Was hat Eiweiß

Und was hat Protein mit dem Immunsystem zu tun?

In Kombination mit anderen proteinhaltigen Lebensmitteln wie Bohnen oder Linsen können die enthaltenen Aminosäuren noch besser verwertet werden. Wie viel Protein in der Nahrung enthalten ist, erfahren Sie mit unserer Proteintabelle für Bodybuilder. Der Proteinfaden besteht aus zig Milliarden Informationseinheiten und enthält den kompletten Bauplan unseres Körpers. Fragt man, welche Proteinquellen wir besser verdauen und verwerten können, dann kommen tierische Proteinquellen an die Spitze. Protein ist der wichtigste Baustoff und Energielieferant des Immunsystems.

Und was hat Protein mit dem Abwehrsystem zu tun?

Protein ist der wichtigste Baustoff und Energieträger des Abwehrsystems. Statt des Zuckers verbrennt das menschliche Organismus die essentielle Fettsäure Glukose - ein Protein. Ausgehend von der Proteinmasse sollte ein mittleres Abwehrsystem, d.h. die immun-relevanten Molekülen und Körperzellen in einem normalen Menschen etwa 1,5 kg aufwiegen. Im Falle einer Schnupfen- oder grippeähnlichen Infektion erhöht sich der Proteinbedarf abrupt um 30-40%.

Glutaminkonsum nimmt um das 5- bis 10-fache zu. Die notwendigen essentiellen Fettsäuren bezieht Ihr Organismus aus dem kostenlosen Becken im Kreislauf und vor allem aus den Muskelzellen, dem grössten Vorrat für diese Proteinbausteine. Jede Infektion führt daher auch zum Abbau von Muskulatur. Daher wird in diesem Falle eine Steigerung des Proteinverbrauchs um 30% vorgeschlagen.

Dies ist auch nach Operationen oder ähnlichen Stresssituationen für das menschliche Organismus nachvollziehbar. Zu einer gesunden Kost gehören zweifellos hochwertige, leicht verdauliche Proteine. Dies entspricht dem aktuellen "Low Carb"-Trend in der Ernährungsdebatte, der Proteine im Vergleich zu Kohlehydraten anreichert. Hingegen wird von der Deutschen Ernährungsgesellschaft nach wie vor ein Nährstoffgehalt von 55 % Kohlenhydrate und nur 15 % Eiweiß sowie 30 % Fette als Optimum angesehen.

Die Ernährungswissenschaft ist ein breites Gebiet. In jedem Fall kann davon ausgegangen werden, dass Vitaminpräparate auch zu einer gesunden Ernährungsweise zählen und dass ihr Verbrauch im Falle einer Erkrankung um ein Vielfaches ansteigt. Und das nicht nur, weil sie beim Aufbau von Proteinen im Körper mithelfen.

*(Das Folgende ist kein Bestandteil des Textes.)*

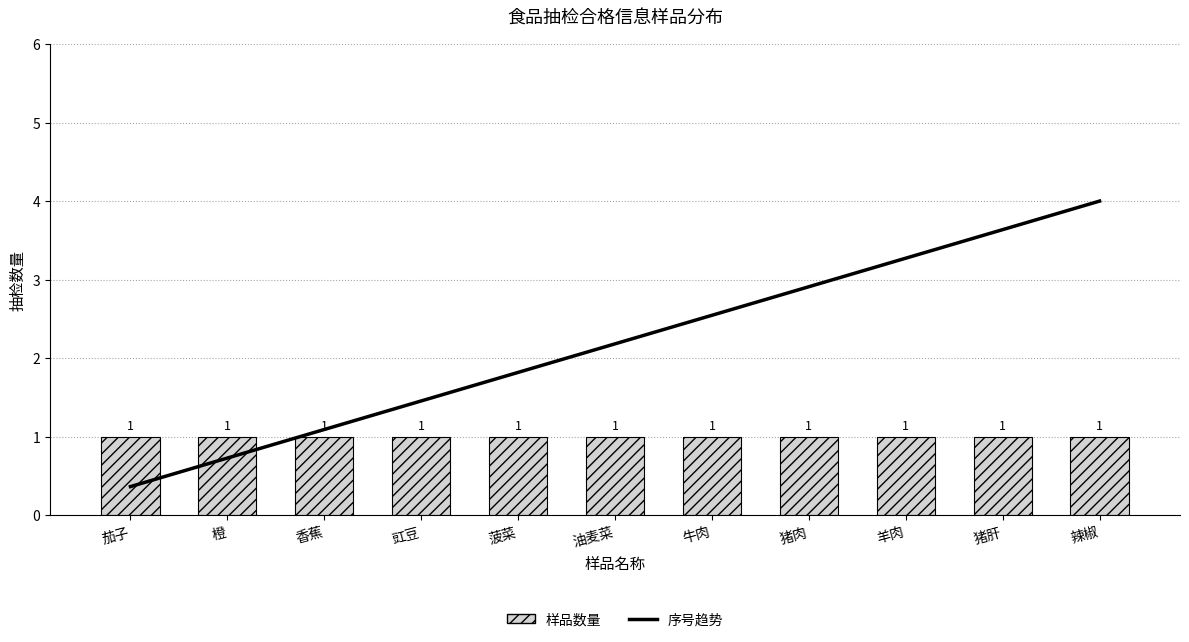

What is the difference between the second highest and second lowest values in the 序号趋势 series?

2.9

Für ein leistungsfähiges Abwehrsystem ist auch eine ausgeglichene Diät notwendig, die so viele lebenswichtige Stoffe (Vitamine, Mineralstoffe, Spurenelemente) wie möglich aufnimmt.

Mit einem Teelöffel pro Tag werden alle lebenswichtigen Stoffe abgedeckt, eine einzige Packung genügt für ca. 50 Tage.

Ist Eiweiß mehr Eiweiß als Eidotter?

Professor Dr. med. Sascha Rau, Lehrstuhl für Nahrungsmittelchemie, Uni Hamburg: Das Eiweiß ist in der Umgangssprache auch als Protein bekannt und setzt sich nahezu ausschließlich aus Eiweiß (d.h. Eiweißverbindungen) und Trinkwasser zusammen. Letztere hat einen Marktanteil von etwas weniger als 90 Prozent. 10 % sind Eiweiß, dazu kommen Restzucker und Mineralien. Im Gegensatz dazu enthalten die Hälften des Eigelbes mehr Fett (32 Prozent) als Eiweiß (15 Prozent).

Ein kleiner Teil besteht aus Substanzen, die das Eigelb vergilben lassen. Bei der Befruchtung wird der Keimling zunächst vom hochkalorischen Eigelb eingenährt. Der Eiweiß-Schutz für das sich entwickelnde Huhn in der ersten Zeit. Zum Beispiel das Protein lysozyme, das Keime abtötet.